Work instruction 1: Name every quality that the museum games article says virtual spaces could make institutions more of.
(Exercise text begins)
A man stands in front of a large screen where a video game is displayed.
Panagiotis Apostolellis developed a virtual game that replicates the olive oil production process. His game facilitates learning and engagement for large student groups visiting museums.

Museums have a captive audience in visitors who typically meander through static exhibits depicting various scenes of cultural and natural history. But in the new digital age, the museum audience is increasingly digitally savvy and accustomed to learning through interactive games and other forms of digital media.

A Virginia Tech researcher is helping to bridge the digital gaps that visitors experience in museums by studying virtual spaces that could serve to make institutions more interactive, social, and gamelike — and hopefully more appealing — to 21st century audiences.

Panagiotis Apostolellis, an adjunct professor in the Department of Computer Science in Virginia Tech's College of Engineering, and a team of researchers assessed the ability of museums to provide young visitors with an enjoyable and augmented learning experience by harnessing the educational value of virtual environments and computer games for a large audience.
(Exercise text ends)
Work instruction 2: In the listing, switch "Bank reconciliation" to "Payment reconciliation" between the line holding "把这些路径中蕴含的目录结构给" and the line holding "6. ✅ Two wallet systems - SYNCED", inclusive. Return only those lines, without the pictures.
(Task inputs begins)
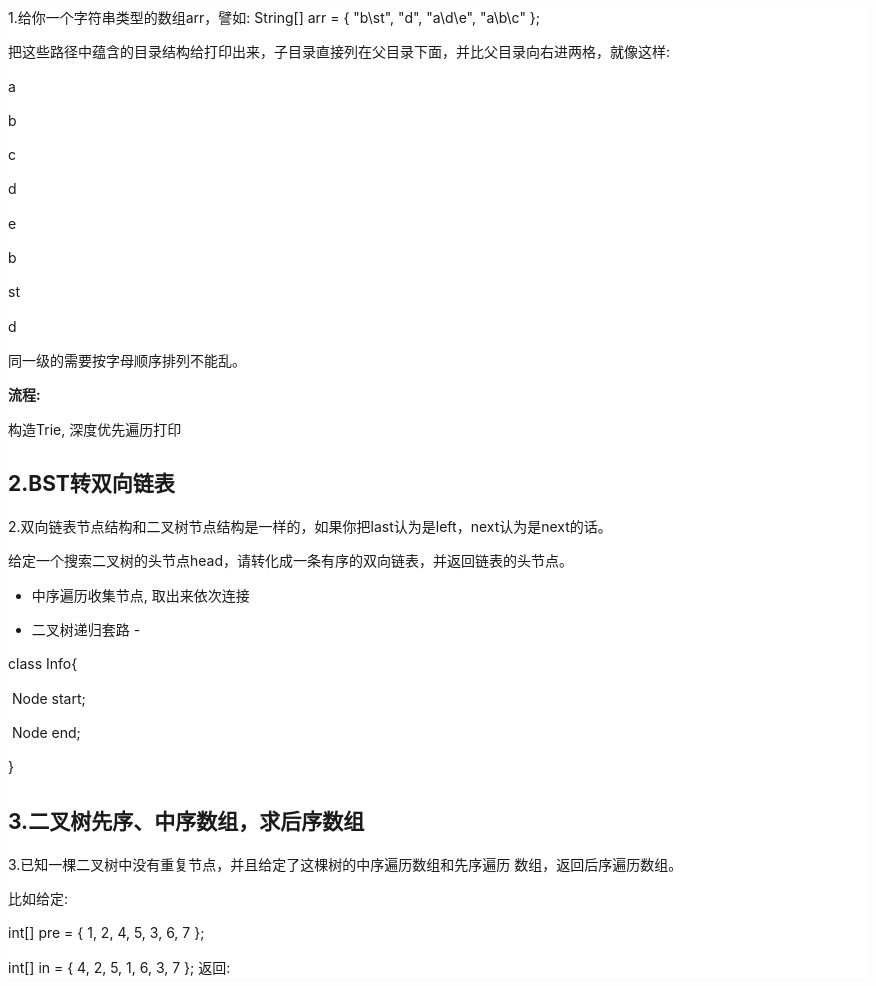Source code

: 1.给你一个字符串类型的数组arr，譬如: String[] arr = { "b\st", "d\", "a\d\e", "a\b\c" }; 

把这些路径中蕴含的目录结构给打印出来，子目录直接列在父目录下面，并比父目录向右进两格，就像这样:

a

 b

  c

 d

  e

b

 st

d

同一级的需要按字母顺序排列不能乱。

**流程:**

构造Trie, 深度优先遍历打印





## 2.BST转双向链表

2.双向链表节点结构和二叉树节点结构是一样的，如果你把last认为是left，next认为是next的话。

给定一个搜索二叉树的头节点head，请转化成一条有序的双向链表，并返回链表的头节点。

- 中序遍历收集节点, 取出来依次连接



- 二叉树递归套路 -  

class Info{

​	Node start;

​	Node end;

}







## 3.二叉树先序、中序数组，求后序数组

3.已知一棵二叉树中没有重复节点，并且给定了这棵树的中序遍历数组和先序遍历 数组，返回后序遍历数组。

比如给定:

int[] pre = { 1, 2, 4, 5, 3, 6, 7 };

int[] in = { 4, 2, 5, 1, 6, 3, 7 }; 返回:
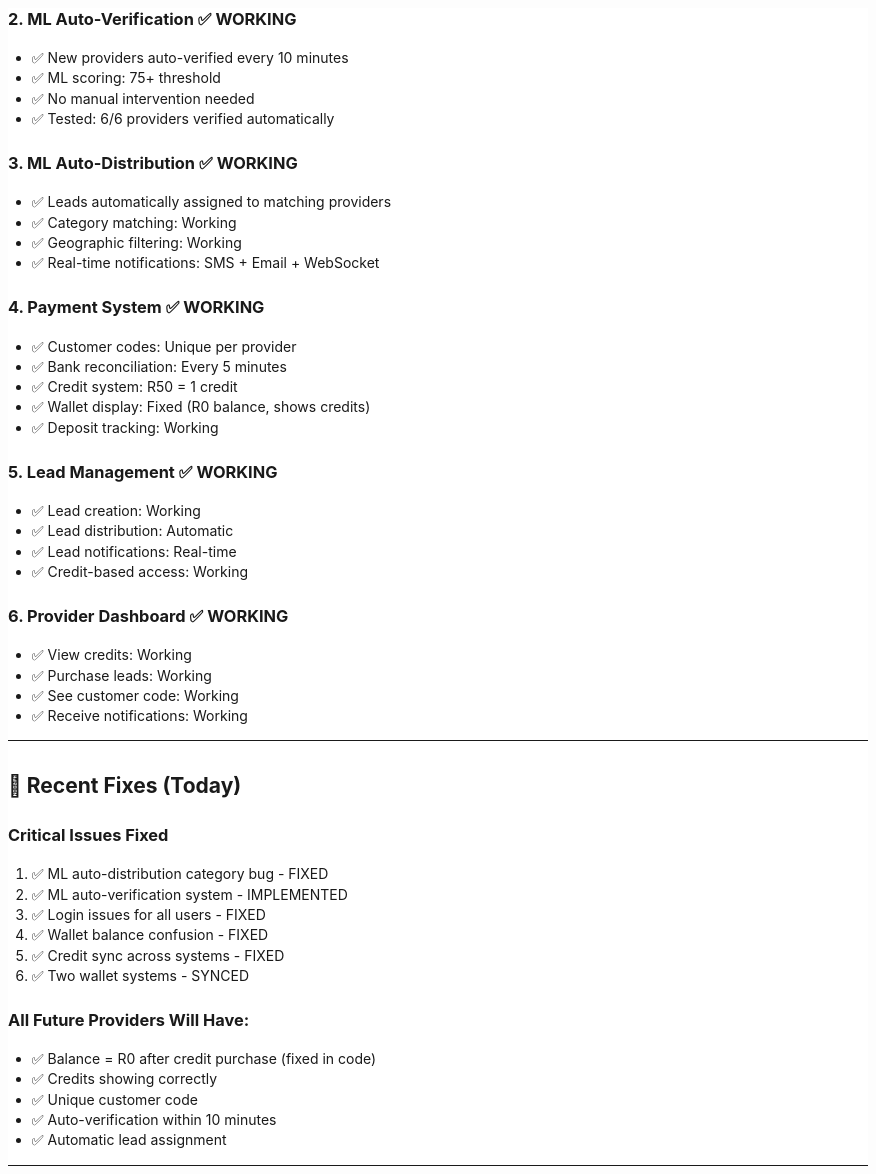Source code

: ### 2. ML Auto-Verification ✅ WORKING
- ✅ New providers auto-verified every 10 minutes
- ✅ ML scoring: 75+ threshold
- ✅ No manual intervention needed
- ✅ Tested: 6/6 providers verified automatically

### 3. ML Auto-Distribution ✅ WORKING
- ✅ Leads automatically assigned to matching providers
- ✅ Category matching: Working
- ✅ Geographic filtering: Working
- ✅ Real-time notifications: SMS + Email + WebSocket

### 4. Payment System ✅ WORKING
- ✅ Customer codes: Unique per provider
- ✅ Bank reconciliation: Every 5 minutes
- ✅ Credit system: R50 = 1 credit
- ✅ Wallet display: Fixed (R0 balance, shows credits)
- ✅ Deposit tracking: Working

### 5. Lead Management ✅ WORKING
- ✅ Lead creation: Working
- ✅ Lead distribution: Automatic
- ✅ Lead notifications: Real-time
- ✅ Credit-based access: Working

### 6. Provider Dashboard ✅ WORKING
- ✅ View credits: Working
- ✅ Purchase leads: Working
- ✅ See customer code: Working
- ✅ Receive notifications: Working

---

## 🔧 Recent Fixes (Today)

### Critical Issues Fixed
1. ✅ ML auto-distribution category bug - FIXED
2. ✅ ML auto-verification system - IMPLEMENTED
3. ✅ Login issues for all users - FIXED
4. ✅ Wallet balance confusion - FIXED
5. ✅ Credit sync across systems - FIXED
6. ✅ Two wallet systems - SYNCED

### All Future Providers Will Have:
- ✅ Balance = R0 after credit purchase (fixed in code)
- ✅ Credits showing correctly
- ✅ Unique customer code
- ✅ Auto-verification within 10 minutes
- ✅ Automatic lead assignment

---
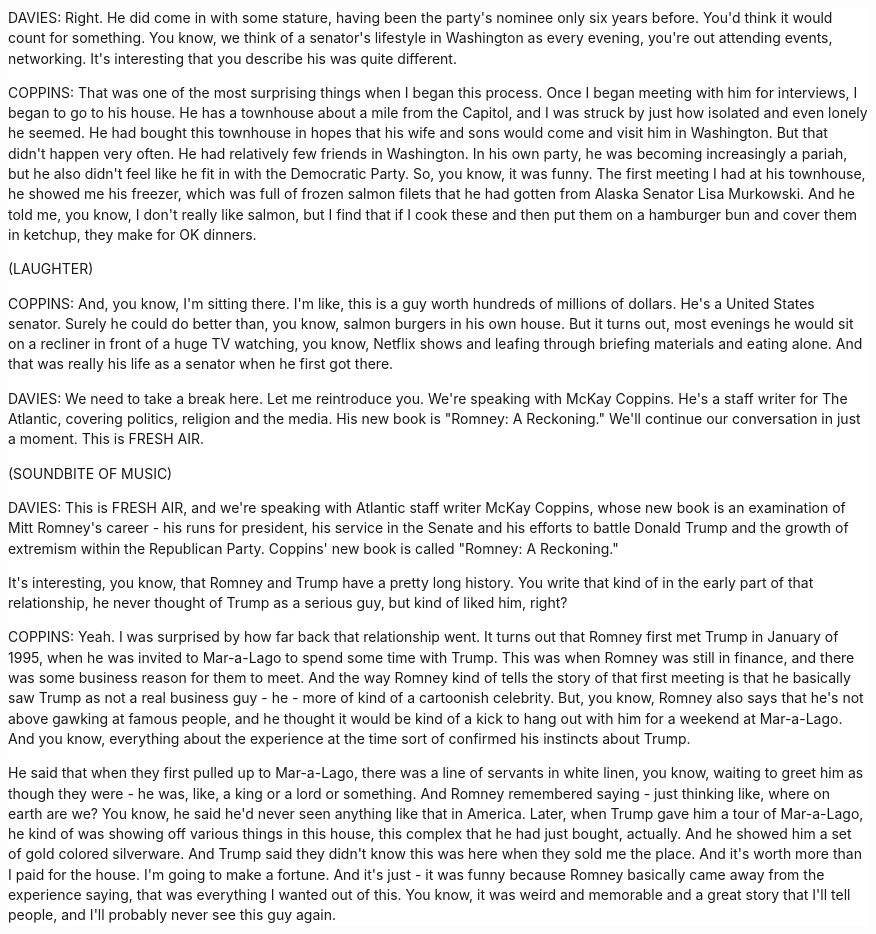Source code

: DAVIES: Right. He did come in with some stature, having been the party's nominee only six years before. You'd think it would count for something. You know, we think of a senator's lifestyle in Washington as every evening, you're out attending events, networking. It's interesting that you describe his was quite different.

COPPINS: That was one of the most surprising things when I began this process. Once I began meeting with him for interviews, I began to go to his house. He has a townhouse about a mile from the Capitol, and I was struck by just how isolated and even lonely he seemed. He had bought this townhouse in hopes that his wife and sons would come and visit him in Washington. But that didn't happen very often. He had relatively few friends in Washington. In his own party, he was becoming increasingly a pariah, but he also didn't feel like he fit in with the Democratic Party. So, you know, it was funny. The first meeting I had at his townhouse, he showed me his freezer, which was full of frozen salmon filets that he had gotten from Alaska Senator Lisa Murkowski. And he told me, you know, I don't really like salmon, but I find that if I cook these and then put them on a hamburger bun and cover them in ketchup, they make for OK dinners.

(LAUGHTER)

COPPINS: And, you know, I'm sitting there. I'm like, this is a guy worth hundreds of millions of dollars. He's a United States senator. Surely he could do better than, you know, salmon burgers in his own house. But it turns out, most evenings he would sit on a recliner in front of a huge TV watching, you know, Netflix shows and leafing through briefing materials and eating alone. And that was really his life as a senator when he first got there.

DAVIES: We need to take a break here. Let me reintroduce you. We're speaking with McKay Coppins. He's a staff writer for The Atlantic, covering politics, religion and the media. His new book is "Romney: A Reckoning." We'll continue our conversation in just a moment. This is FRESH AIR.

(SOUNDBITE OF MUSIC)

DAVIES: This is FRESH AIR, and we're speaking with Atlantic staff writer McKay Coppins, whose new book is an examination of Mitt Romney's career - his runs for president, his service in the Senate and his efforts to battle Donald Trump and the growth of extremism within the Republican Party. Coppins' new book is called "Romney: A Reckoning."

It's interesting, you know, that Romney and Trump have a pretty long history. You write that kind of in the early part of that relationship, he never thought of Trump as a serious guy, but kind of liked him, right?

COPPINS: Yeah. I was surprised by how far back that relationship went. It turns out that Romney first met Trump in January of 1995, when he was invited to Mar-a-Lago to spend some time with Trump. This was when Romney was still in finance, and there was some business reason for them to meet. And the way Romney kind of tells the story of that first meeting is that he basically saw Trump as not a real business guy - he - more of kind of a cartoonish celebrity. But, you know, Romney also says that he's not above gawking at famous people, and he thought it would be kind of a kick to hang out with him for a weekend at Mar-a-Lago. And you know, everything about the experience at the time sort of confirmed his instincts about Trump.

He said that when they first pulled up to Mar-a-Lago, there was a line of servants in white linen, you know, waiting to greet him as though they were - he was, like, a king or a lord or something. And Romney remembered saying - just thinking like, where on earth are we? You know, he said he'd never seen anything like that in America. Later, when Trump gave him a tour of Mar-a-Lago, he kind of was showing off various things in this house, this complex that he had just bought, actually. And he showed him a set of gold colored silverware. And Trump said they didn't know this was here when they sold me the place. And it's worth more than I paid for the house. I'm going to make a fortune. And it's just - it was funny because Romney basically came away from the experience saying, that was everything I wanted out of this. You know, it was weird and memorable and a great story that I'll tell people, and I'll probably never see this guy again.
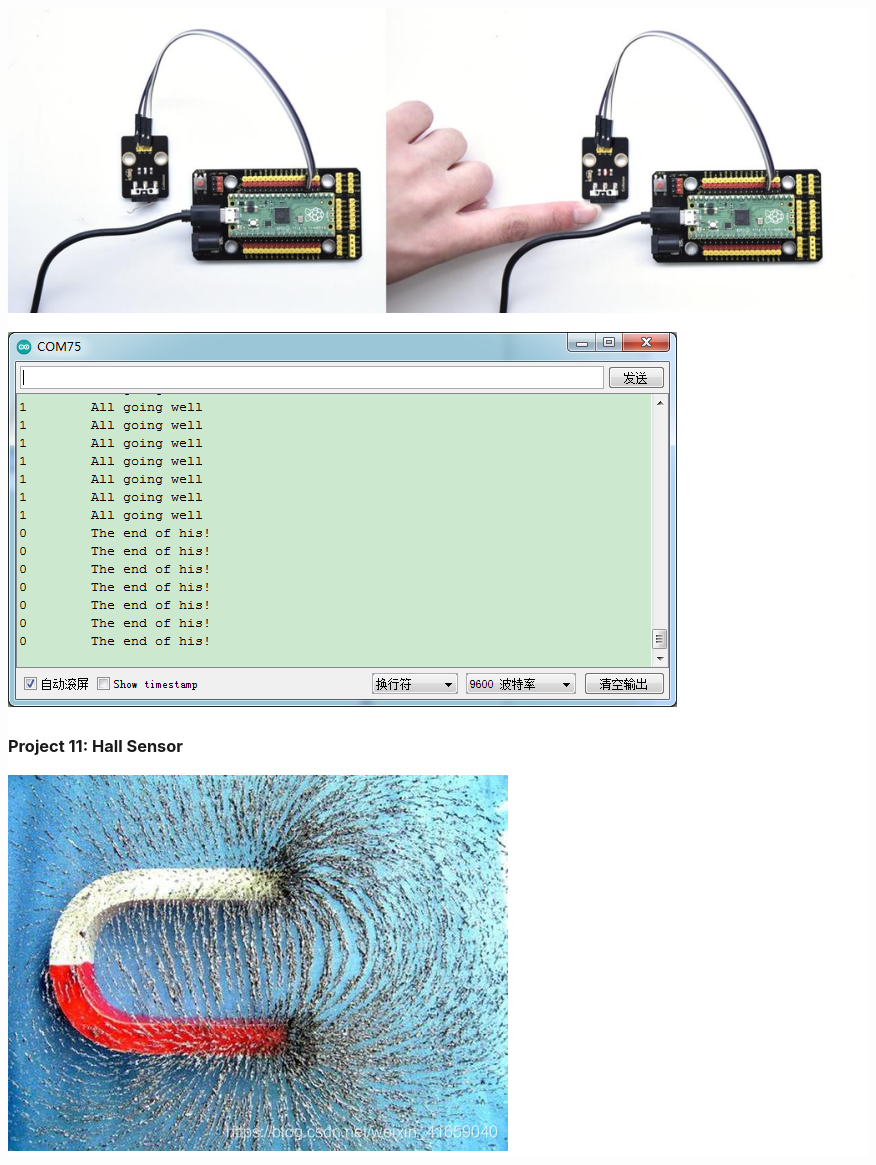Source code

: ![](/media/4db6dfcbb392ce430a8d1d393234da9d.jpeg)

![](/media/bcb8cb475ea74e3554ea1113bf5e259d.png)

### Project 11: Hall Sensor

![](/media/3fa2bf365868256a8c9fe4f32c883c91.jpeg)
(Task inputs ends)
Exercise answer 1: interactive, social, gamelike, appealing

Exercise answer 2:
把这些路径中蕴含的目录结构给打印出来，子目录直接列在父目录下面，并比父目录向右进两格，就像这样:

a

 b

  c

 d

  e

b

 st

d

同一级的需要按字母顺序排列不能乱。

**流程:**

构造Trie, 深度优先遍历打印





## 2.BST转双向链表

2.双向链表节点结构和二叉树节点结构是一样的，如果你把last认为是left，next认为是next的话。

给定一个搜索二叉树的头节点head，请转化成一条有序的双向链表，并返回链表的头节点。

- 中序遍历收集节点, 取出来依次连接



- 二叉树递归套路 -  

class Info{

​	Node start;

​	Node end;

}







## 3.二叉树先序、中序数组，求后序数组

3.已知一棵二叉树中没有重复节点，并且给定了这棵树的中序遍历数组和先序遍历 数组，返回后序遍历数组。

比如给定:

int[] pre = { 1, 2, 4, 5, 3, 6, 7 };

int[] in = { 4, 2, 5, 1, 6, 3, 7 }; 返回:
Source code

: ### 2. ML Auto-Verification ✅ WORKING
- ✅ New providers auto-verified every 10 minutes
- ✅ ML scoring: 75+ threshold
- ✅ No manual intervention needed
- ✅ Tested: 6/6 providers verified automatically

### 3. ML Auto-Distribution ✅ WORKING
- ✅ Leads automatically assigned to matching providers
- ✅ Category matching: Working
- ✅ Geographic filtering: Working
- ✅ Real-time notifications: SMS + Email + WebSocket

### 4. Payment System ✅ WORKING
- ✅ Customer codes: Unique per provider
- ✅ Payment reconciliation: Every 5 minutes
- ✅ Credit system: R50 = 1 credit
- ✅ Wallet display: Fixed (R0 balance, shows credits)
- ✅ Deposit tracking: Working

### 5. Lead Management ✅ WORKING
- ✅ Lead creation: Working
- ✅ Lead distribution: Automatic
- ✅ Lead notifications: Real-time
- ✅ Credit-based access: Working

### 6. Provider Dashboard ✅ WORKING
- ✅ View credits: Working
- ✅ Purchase leads: Working
- ✅ See customer code: Working
- ✅ Receive notifications: Working

---

## 🔧 Recent Fixes (Today)

### Critical Issues Fixed
1. ✅ ML auto-distribution category bug - FIXED
2. ✅ ML auto-verification system - IMPLEMENTED
3. ✅ Login issues for all users - FIXED
4. ✅ Wallet balance confusion - FIXED
5. ✅ Credit sync across systems - FIXED
6. ✅ Two wallet systems - SYNCED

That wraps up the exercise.